**Your instructions**
Report, as a single number, how many lines of the records contain the word "will".

**Input data**
== Segment start ==
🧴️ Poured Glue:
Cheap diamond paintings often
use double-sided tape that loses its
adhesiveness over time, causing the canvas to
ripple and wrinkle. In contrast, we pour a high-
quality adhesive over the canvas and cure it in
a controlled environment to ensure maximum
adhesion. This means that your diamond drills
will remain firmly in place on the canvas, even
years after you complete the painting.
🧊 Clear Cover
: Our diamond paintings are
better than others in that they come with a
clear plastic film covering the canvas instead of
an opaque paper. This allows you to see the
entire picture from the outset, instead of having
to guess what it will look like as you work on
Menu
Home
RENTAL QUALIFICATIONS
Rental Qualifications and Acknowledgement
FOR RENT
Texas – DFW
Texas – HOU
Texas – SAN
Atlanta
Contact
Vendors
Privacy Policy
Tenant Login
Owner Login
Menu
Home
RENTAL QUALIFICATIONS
== Segment end ==
== Segment start ==
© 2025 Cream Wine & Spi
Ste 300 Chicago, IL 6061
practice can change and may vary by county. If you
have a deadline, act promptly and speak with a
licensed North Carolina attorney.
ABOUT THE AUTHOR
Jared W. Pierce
== Segment end ==
**Your response**
2